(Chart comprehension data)

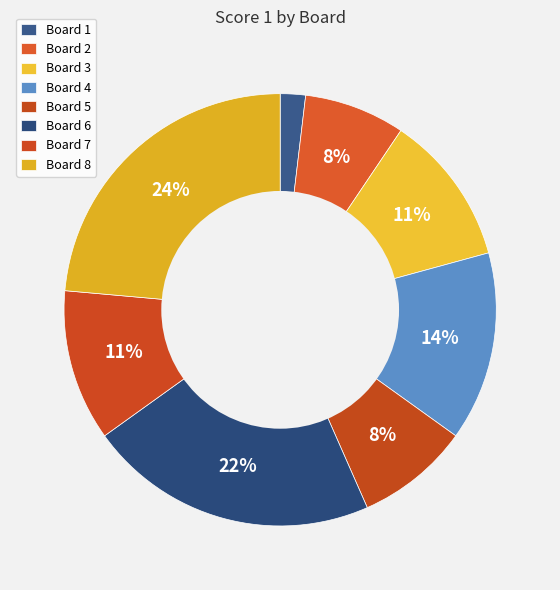

Rank the categories by value from lowest to highest.

Board 1, Board 2, Board 5, Board 3, Board 7, Board 4, Board 6, Board 8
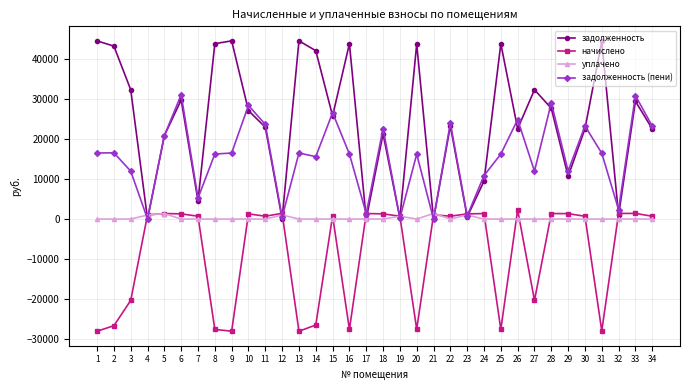

What is the maximum value shown in the chart?

44424.1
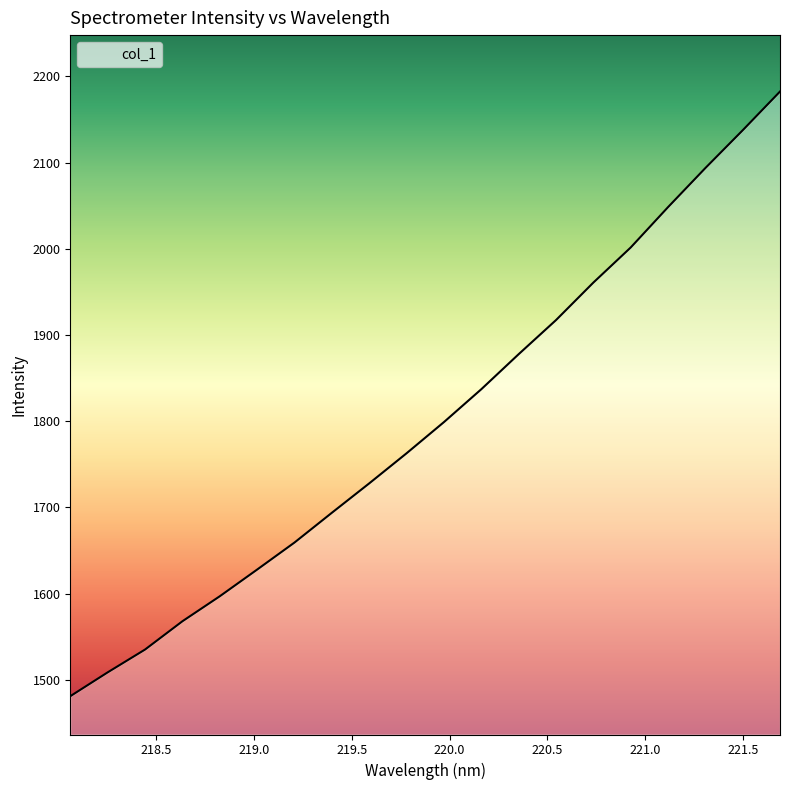

What is the maximum value shown in the chart?

2182.4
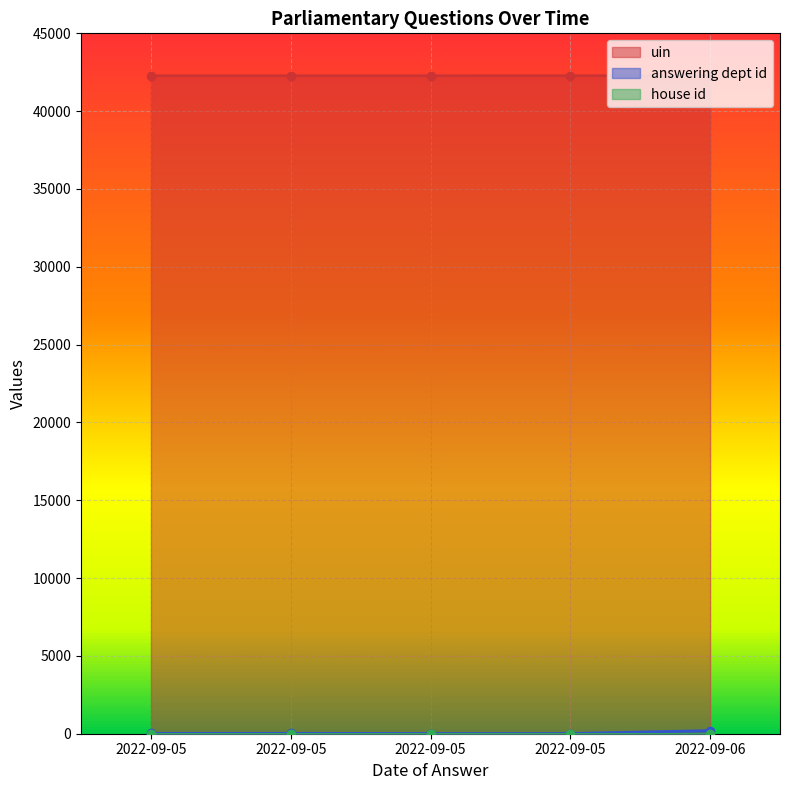

What is the total value across all series at 2022-09-05?

42301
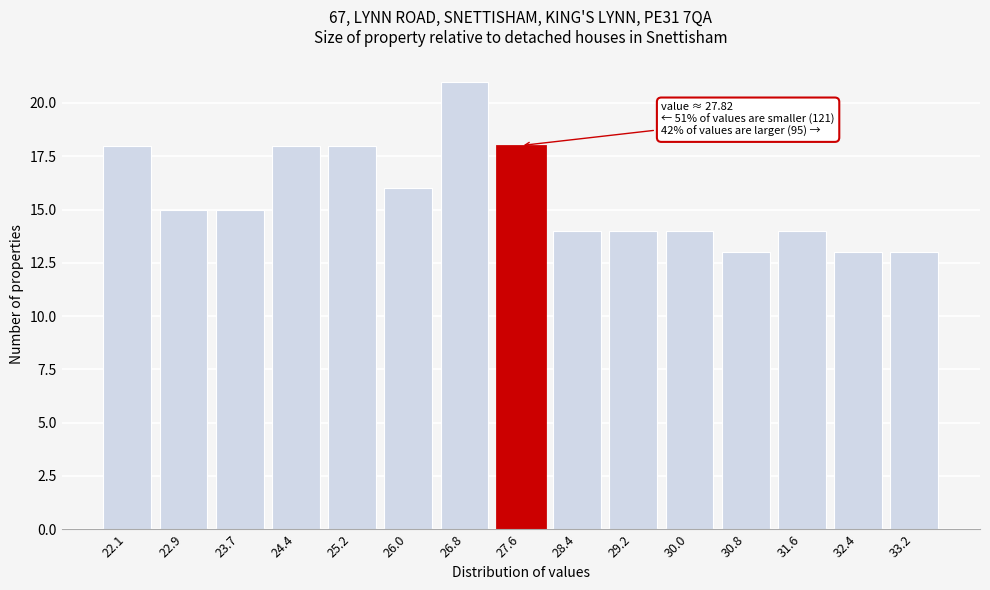

Reading left to right, list all the values displayed in this chart.

22.1=18	22.9=15	23.7=15	24.4=18	25.2=18	26.0=16	26.8=21	27.6=18	28.4=14	29.2=14	30.0=14	30.8=13	31.6=14	32.4=13	33.2=13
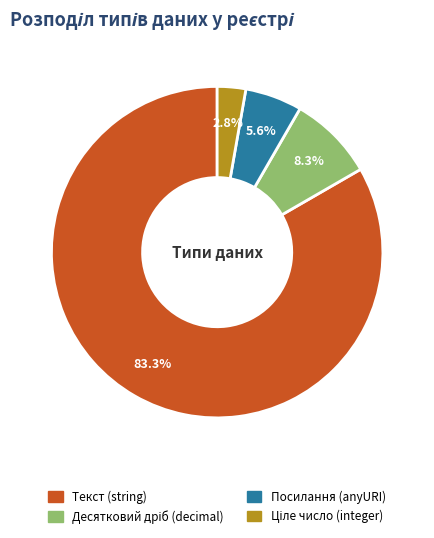

The Текст (string) slice represents 83% of the pie. True or false?

True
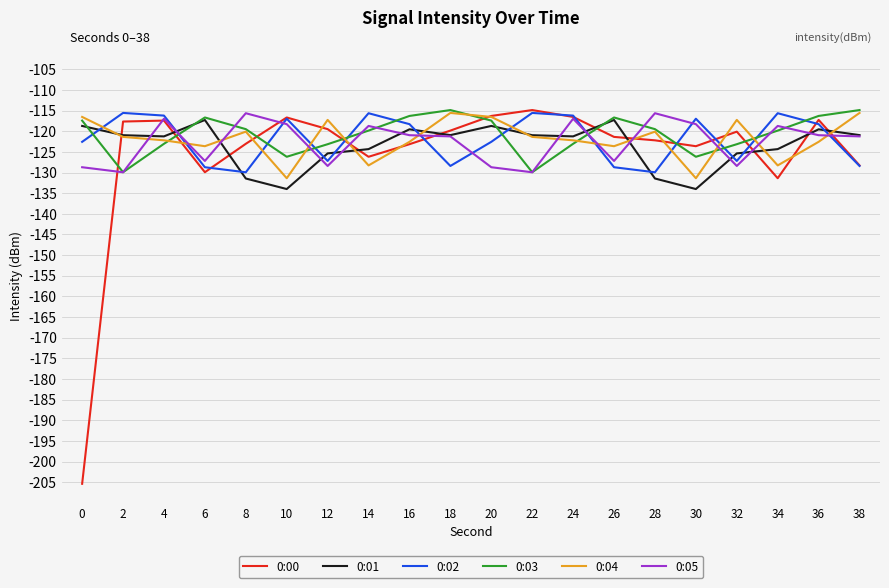

Between 16 and 32, which series saw the biggest shift?

0:02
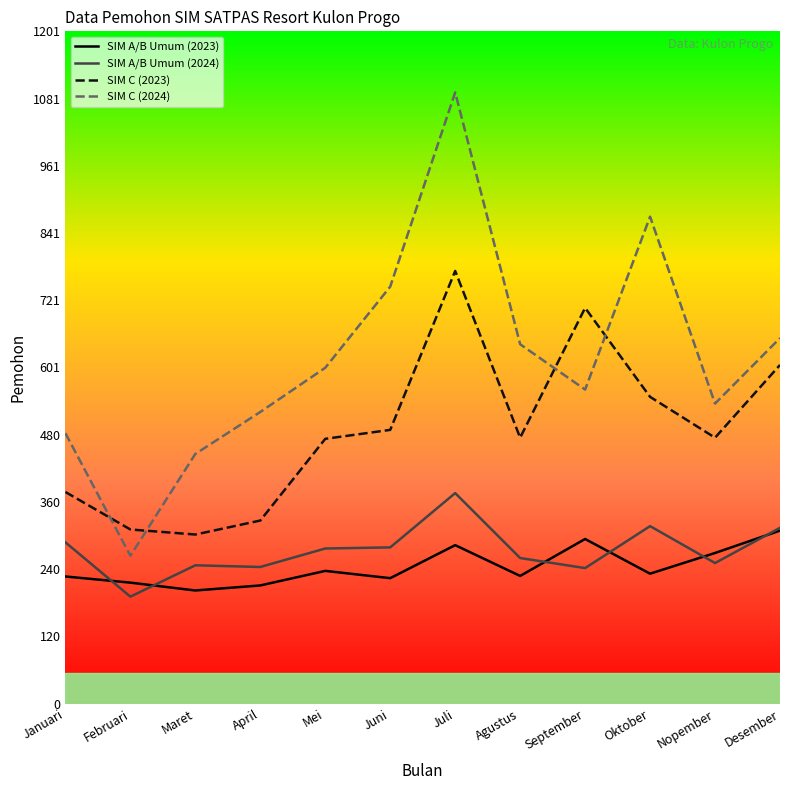

Does the chart display data point markers on the line(s)?

No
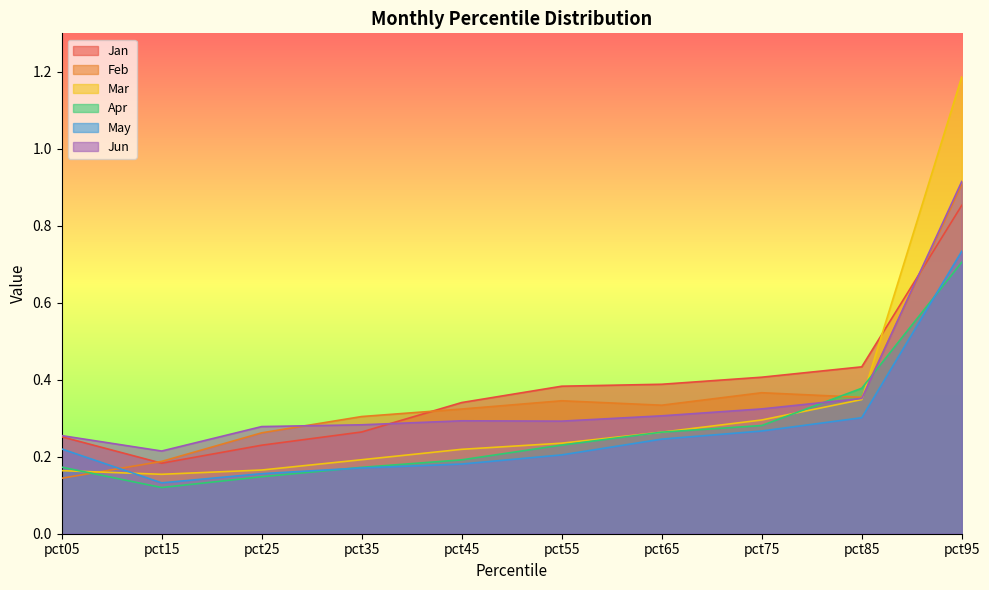

Is it true that May equals 0.2 at pct45?

True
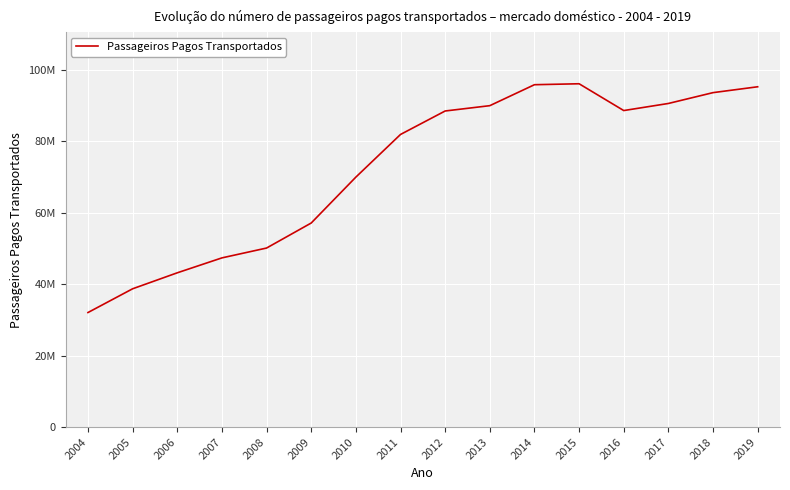

True or false: the data shows 160179555 at 2015.

False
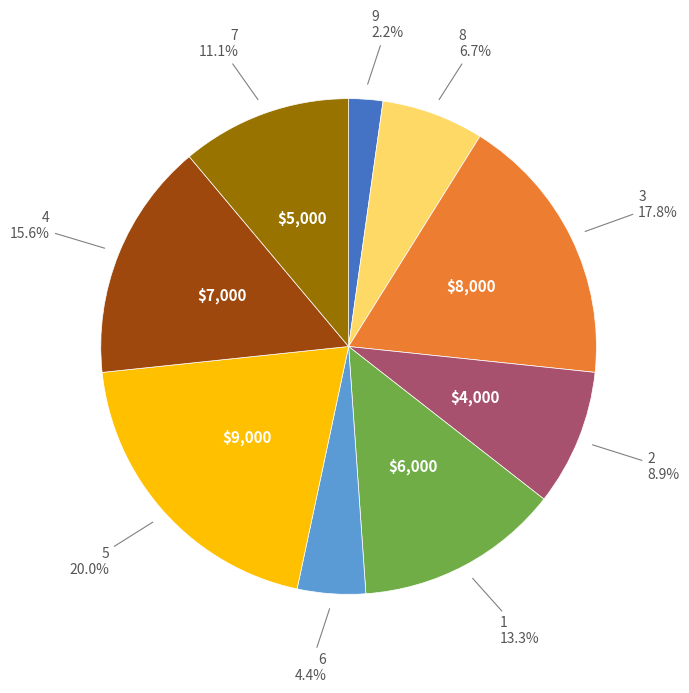

Does any single category account for the majority?

No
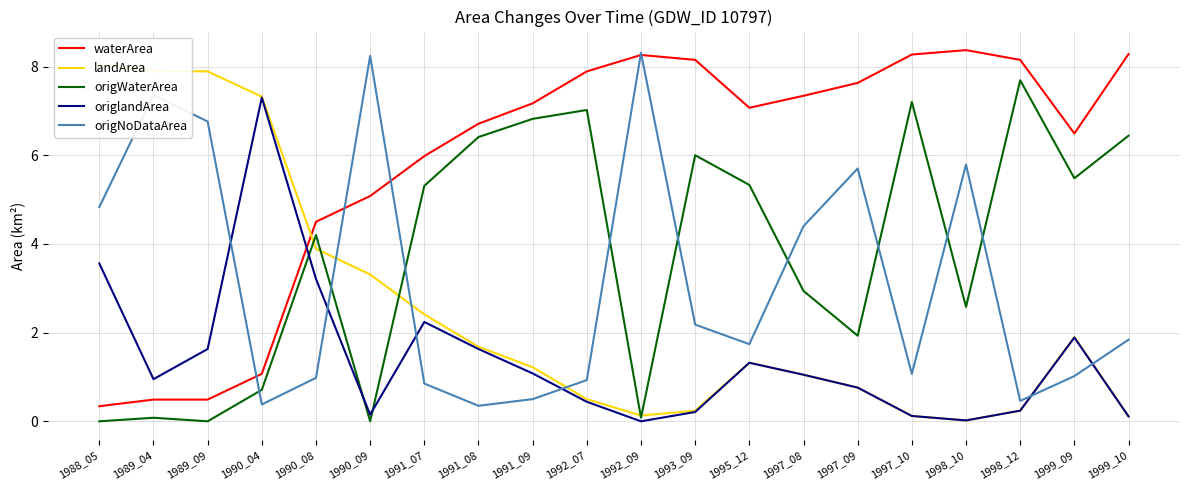

How many times do origNoDataArea and landArea cross each other?

5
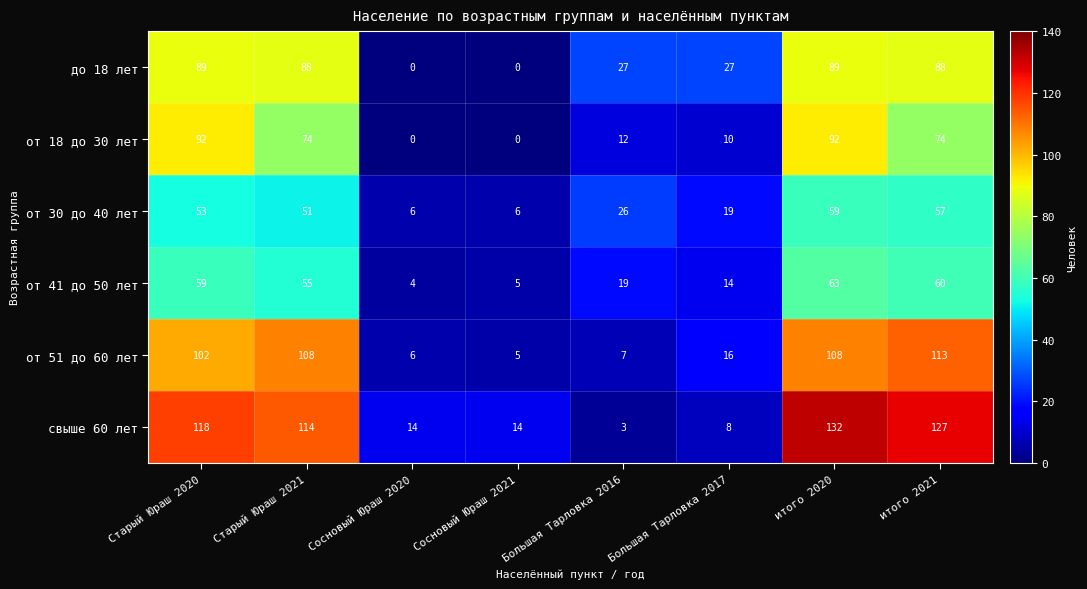

At which label does от 18 до 30 лет first exceed 74?

Старый Юраш 2020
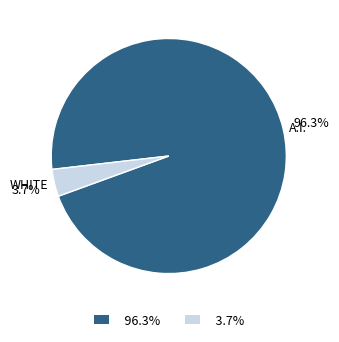

To the nearest percent, what is the difference between the largest and smallest slice percentages?

93%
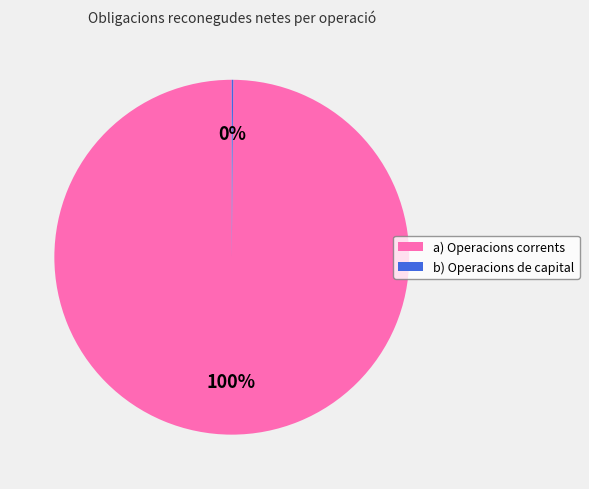

Which category accounts for the majority?

a) Operacions corrents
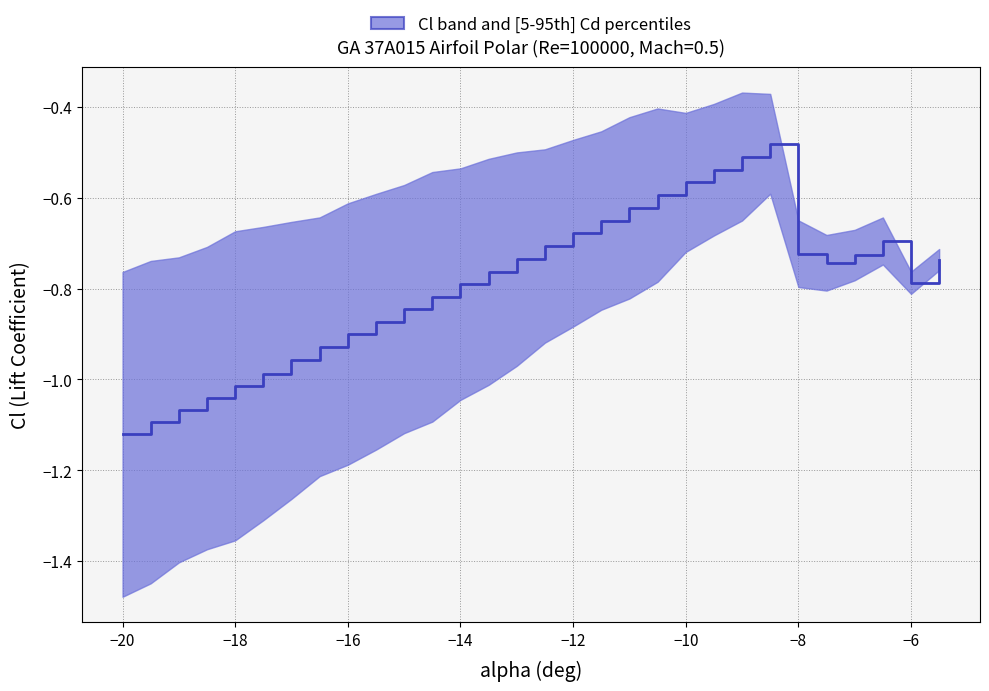

Count the number of data series in this chart.

1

_Exercise directions_.
Write out all the material above, replacing each "chart" with "graph" and keeping everything else the same. Leave out the pictures.

_Result_.
Rank the categories by value from lowest to highest.

Board 1, Board 2, Board 5, Board 3, Board 7, Board 4, Board 6, Board 8

What is the maximum value shown in the graph?

44424.1

What is the maximum value shown in the graph?

2182.4

What is the total value across all series at 2022-09-05?

42301

Reading left to right, list all the values displayed in this graph.

22.1=18	22.9=15	23.7=15	24.4=18	25.2=18	26.0=16	26.8=21	27.6=18	28.4=14	29.2=14	30.0=14	30.8=13	31.6=14	32.4=13	33.2=13

The Текст (string) slice represents 83% of the pie. True or false?

True

Between 16 and 32, which series saw the biggest shift?

0:02

Does the graph display data point markers on the line(s)?

No

Is it true that May equals 0.2 at pct45?

True

True or false: the data shows 160179555 at 2015.

False

Does any single category account for the majority?

No

How many times do origNoDataArea and landArea cross each other?

5

At which label does от 18 до 30 лет first exceed 74?

Старый Юраш 2020

To the nearest percent, what is the difference between the largest and smallest slice percentages?

93%

Which category accounts for the majority?

a) Operacions corrents

Count the number of data series in this graph.

1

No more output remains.